Last night I had a dream that a former roommate of mine in college was giving a talk on how she was tired of being materialistic and what a dangerous practice it was.  I really think that was the moment when the right side began to feel some reinforcements from some unknown place within. I woke up this morning and knew I had been delivered from the jaws of  an endless future of “human doingness” instead of “human beingness.” That is what the left brain side wanted of me. But I will not comply.

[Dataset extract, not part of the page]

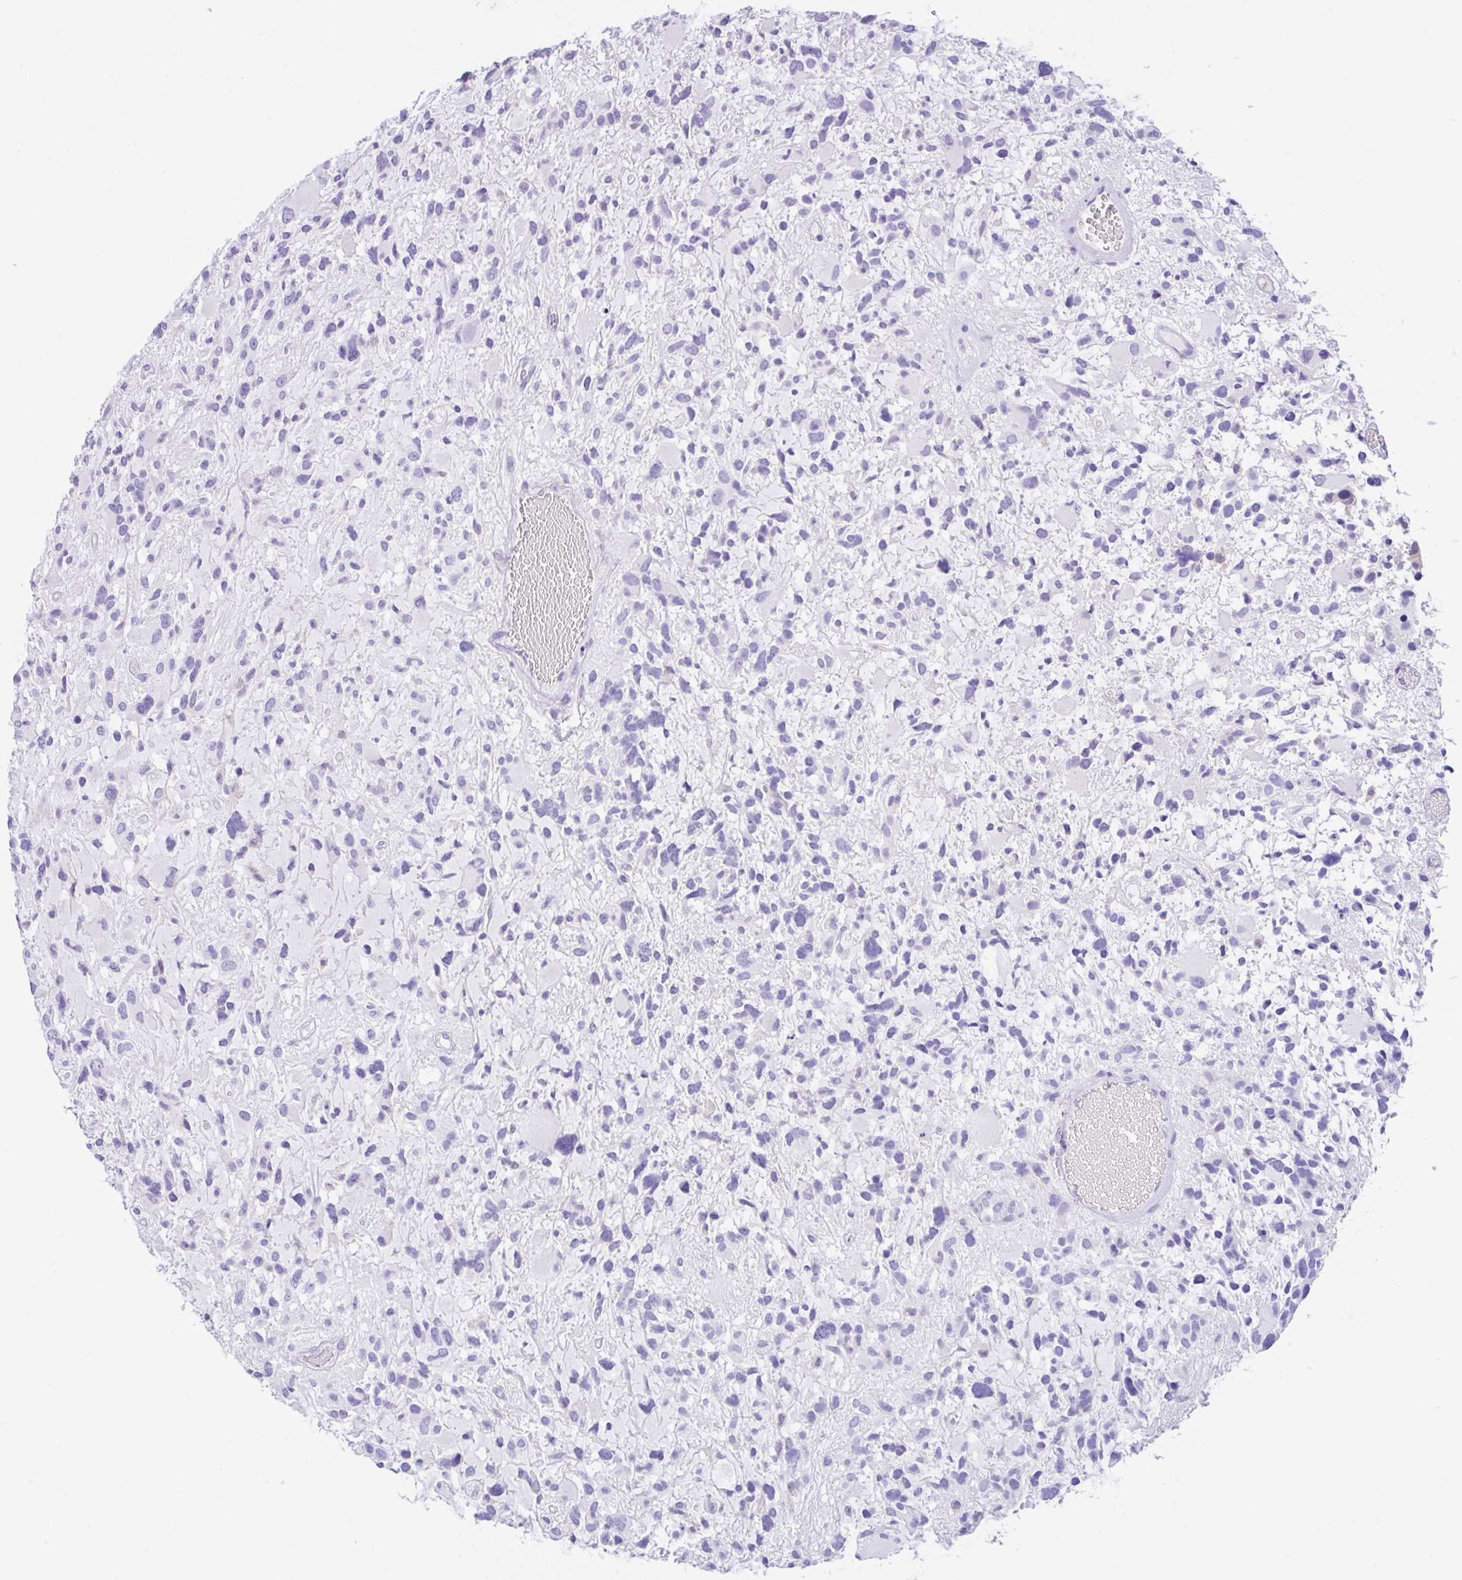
{"staining": {"intensity": "negative", "quantity": "none", "location": "none"}, "tissue": "glioma", "cell_type": "Tumor cells", "image_type": "cancer", "snomed": [{"axis": "morphology", "description": "Glioma, malignant, High grade"}, {"axis": "topography", "description": "Brain"}], "caption": "Immunohistochemical staining of glioma reveals no significant positivity in tumor cells. The staining was performed using DAB (3,3'-diaminobenzidine) to visualize the protein expression in brown, while the nuclei were stained in blue with hematoxylin (Magnification: 20x).", "gene": "NCF1", "patient": {"sex": "female", "age": 11}}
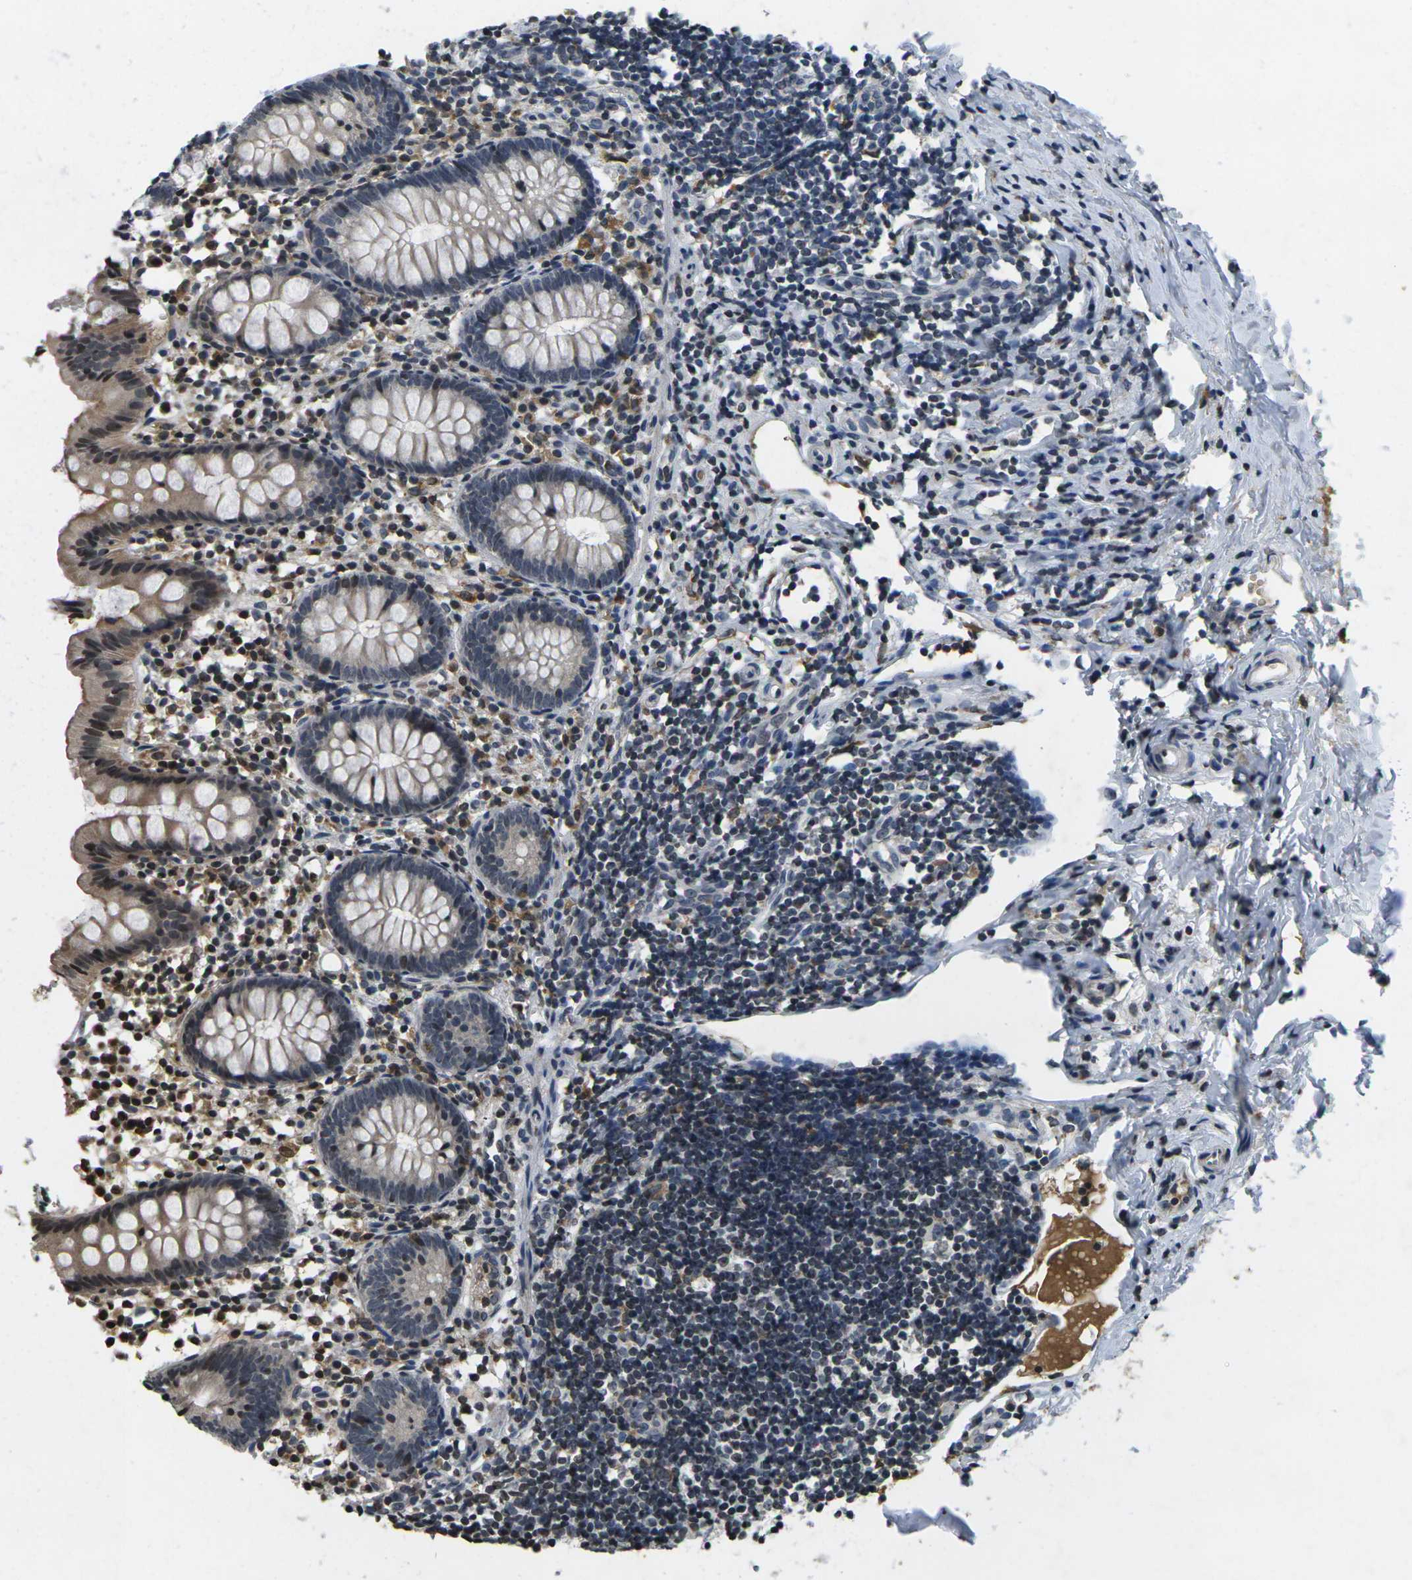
{"staining": {"intensity": "moderate", "quantity": "25%-75%", "location": "cytoplasmic/membranous"}, "tissue": "appendix", "cell_type": "Glandular cells", "image_type": "normal", "snomed": [{"axis": "morphology", "description": "Normal tissue, NOS"}, {"axis": "topography", "description": "Appendix"}], "caption": "Appendix stained with a brown dye displays moderate cytoplasmic/membranous positive expression in approximately 25%-75% of glandular cells.", "gene": "C1QC", "patient": {"sex": "female", "age": 20}}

Furnishing the condo was never something to be finished, just something to be enjoyed at my own pace. I will order a couch and chair for the living room , and my new king sized bed this week. And that will be all. Becoming so thing and object oriented is not who I am. I don’t need spectacular surroundings to feel relaxed and happy at the condo; I just need peace.

Right now the right brain  leader, goddess, and protector of magpies  is having a talk with the left brain manager, thanking him for all his hard work. He will surely be needed for duties in the future. ( She catches more flies with honey.)  The neurotransmitters he controlled are being quietly disconnected. He must be tired, she murmurs, as she motions to her minions to make him comfortable in some remote location of the brain. He IS tired, he realizes, as he listens to the hypnotic tones of her voice.  And it feels so good for him to rest right here. Silly manager, he thinks as he drifts off to sleep; a coup would never have worked in a place like this.